You’ve Got Mail – and You’re Read It Before

OK, stay with me. You’ve Got Mail is a re-tread of a 1940 film, The Shop Around the Corner, but really, it is a re-hash of 1993 hit, Sleepless in Seattle, which was a re-work of 1957’s An Affair to Remember, a film previously lensed in 1939 as Love Affair. So many generations away from originality, it’s a wonder this movie isn’t a big gray blur!

You’ve Got Mail is a full-color checklist of what made Sleepless box office boffo. Same director and co-screenwriter, Nora Ephron, updates a beloved romance. Tom Hanks and Meg Ryan reprise their roles as inevitable lovers, linked, yet distanced by, technology (talk radio in Sleepless, here it’s the internet.) Add big shaggy dogs, step-families, precocious children, a banal oldies soundtrack and resolution at a New York City landmark. Ta da! If you adored Sleepless in Seattle, you will like You’ve Got Mail. (Note: "like.") It’s a shameless bid for your cash. Hollywood marketers reckon viewers will pony up for the Hanks-Ryan star-crossed love juggernaut all over again.

Movie goers may be wooed by cute, even placated, but You’ve Got Mail is very lite fare, a romantic comedy with little suspense or clever execution. Kathleen Kelly (Ryan) and Joe Fox (Hanks) are anonymous soul mates on-line, but dislike each other in the corporal world. Gosh, will they ever get together?!

The e-mail narrative gambit makes for a lousy visual. What’s so gripping about watching somebody type, while their words are spoken out loud? To fill the void, Hanks and Ryan invent new cinema, "e-mail faces" - a collection of shrugs, grimaces, furrowed brows, cocked heads and pursed lips, delivered with the finesse of a Rent-A-Clown. The tedious on-screen e-mail time does deliver a whopping great plug for America Online (Come home, all is forgiven!) Other placement benefactors include Starbucks (Kathleen goes on TV to decry the mallification of old New York, but makes several on-screen stops at Starbucks.), Zabar’s, IBM and Macintosh, VISA and Manhattan’s Upper West Side, which is presented here as some sort of affluent bibliophile paradise, awash in fine linens, frisky wines, distressed antiques and warm brioche, wholly removed from reality, or even Midtown.

A sub-plot about gigantic chain bookstores initially appears promising.
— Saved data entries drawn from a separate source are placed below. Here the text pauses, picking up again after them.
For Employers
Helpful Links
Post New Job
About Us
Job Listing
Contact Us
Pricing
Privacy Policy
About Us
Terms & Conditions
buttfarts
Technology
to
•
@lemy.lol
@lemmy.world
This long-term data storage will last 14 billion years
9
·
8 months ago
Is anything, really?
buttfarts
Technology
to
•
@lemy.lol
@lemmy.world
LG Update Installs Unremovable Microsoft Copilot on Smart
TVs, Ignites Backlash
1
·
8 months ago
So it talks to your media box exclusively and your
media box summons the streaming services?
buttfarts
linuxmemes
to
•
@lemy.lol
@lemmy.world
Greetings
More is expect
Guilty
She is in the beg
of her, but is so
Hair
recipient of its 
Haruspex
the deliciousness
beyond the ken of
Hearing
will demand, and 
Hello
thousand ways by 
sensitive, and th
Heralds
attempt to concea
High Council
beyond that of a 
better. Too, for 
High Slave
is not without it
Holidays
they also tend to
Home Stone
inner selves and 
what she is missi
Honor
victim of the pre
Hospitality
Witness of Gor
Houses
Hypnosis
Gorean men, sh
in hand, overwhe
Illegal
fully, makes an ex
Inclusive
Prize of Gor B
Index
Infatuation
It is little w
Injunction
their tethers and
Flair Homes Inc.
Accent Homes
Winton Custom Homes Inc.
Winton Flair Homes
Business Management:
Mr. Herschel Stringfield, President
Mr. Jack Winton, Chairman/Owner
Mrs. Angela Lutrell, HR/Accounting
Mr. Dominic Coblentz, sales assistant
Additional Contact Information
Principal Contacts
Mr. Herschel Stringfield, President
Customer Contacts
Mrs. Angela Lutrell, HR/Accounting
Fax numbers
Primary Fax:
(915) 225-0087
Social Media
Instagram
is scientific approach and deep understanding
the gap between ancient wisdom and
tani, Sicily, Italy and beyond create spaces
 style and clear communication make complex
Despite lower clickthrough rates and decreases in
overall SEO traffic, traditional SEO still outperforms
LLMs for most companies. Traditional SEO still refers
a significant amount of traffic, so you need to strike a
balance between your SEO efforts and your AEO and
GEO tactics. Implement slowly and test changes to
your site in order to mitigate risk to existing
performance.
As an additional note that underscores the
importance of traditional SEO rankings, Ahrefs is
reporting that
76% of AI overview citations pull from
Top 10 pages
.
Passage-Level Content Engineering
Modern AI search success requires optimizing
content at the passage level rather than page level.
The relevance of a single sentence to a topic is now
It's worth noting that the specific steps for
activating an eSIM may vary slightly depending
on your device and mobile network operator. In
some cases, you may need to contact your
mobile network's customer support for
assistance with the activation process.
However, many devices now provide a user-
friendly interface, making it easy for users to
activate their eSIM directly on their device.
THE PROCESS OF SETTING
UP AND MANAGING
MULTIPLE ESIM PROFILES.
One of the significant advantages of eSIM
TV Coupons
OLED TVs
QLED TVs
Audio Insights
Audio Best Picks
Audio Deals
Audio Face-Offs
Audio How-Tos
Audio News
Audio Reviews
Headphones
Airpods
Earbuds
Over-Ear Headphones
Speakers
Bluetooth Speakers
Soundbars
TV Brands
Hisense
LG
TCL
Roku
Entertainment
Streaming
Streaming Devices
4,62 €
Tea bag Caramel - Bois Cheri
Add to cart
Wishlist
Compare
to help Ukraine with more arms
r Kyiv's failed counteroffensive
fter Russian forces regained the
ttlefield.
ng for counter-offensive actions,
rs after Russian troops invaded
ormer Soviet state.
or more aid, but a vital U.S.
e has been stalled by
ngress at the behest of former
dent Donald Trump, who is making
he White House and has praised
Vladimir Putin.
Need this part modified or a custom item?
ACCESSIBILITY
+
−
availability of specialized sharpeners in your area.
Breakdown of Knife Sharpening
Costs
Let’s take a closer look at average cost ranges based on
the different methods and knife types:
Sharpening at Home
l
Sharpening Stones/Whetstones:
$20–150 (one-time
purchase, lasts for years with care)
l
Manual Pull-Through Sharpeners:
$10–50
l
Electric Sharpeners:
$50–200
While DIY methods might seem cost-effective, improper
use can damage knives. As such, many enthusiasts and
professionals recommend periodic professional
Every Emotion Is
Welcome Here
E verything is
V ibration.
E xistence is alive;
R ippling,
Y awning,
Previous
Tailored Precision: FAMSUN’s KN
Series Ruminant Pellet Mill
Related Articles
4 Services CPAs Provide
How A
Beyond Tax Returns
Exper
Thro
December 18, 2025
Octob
See, Fox builds ‘em, and he’s just opened one around the corner from Kathleen’s bookstore, a neighborhood fixture specializing in good children’s books. Gasp! But, after more than an hour setting up this plot, it trickles away. (The set design for Fox Books is marvelous -- a multi-leveled, richly detailed book emporium, incorporating features of the Guggenheim, MSNBC set, Starbucks and chain bookstores that begin with the letter "B.")

Nora Ephron can be a funny writer, but the writing here ranges from dusty cybersex jokes to overwritten musings about butterflies on the subway. She also wastes a fine supporting cast - Parker Posey, Greg Kinnear, Jean Stapleton, Dabney Coleman, and Dave Chapelle - in Johnny-One-Note roles. Poor Stapleton, a comic and dramatic actress of some note, is given sales figures to read in gloomy tones.

This film is so lazily scripted it even left out a standard romantic comedy convention: The Thwarter, usually a fiancee or some other third party who makes an awkward triangle and throws up a roadblock to true love. It’s just full-speed ahead here for our two cyber-love-birds, and therein lies a big flaw. With little plot, no suspense and weak repartee, Hanks and Ryan carry the movie solely on their standard screen personalities. That’ll sell tickets, but at these prices, a little snap and story is expected.

Rated PG for a couple of mild profanities.